Dataset items
*** Begin section ***

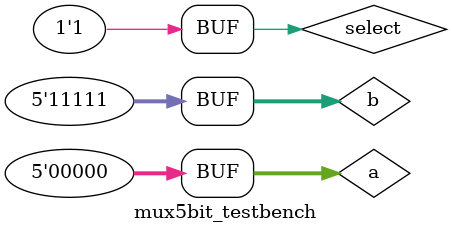
<source format=v>
module mux5bit_testbench();
	reg select;
	reg  [4:0]a;
	reg  [4:0]b;
	wire [4:0]r;
	
	mux5bit test(r, select, a, b);

initial begin
select = 0; 
a = 5'b01010; 
b = 5'b10101;
#50;

select = 1; 
a = 5'b01010; 
b = 5'b10101;
#50;

select = 0; 
a = 5'b00000; 
b = 5'b11111;
#50;

select = 1; 
a = 5'b00000; 
b = 5'b11111;
#50;

end
 
initial
begin
$monitor("select=%1b,\n a=%5b,\n b=%5b,\n r=%5b,\n", select, a, b, r);
end


endmodule
</source>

*** End section ***

#### TO DO:
The records above need to be given again exactly. Omit the pictures.

#### RESPONSE AREA:
<source format=v>
module mux5bit_testbench();
	reg select;
	reg  [4:0]a;
	reg  [4:0]b;
	wire [4:0]r;
	
	mux5bit test(r, select, a, b);

initial begin
select = 0; 
a = 5'b01010; 
b = 5'b10101;
#50;

select = 1; 
a = 5'b01010; 
b = 5'b10101;
#50;

select = 0; 
a = 5'b00000; 
b = 5'b11111;
#50;

select = 1; 
a = 5'b00000; 
b = 5'b11111;
#50;

end
 
initial
begin
$monitor("select=%1b,\n a=%5b,\n b=%5b,\n r=%5b,\n", select, a, b, r);
end


endmodule
</source>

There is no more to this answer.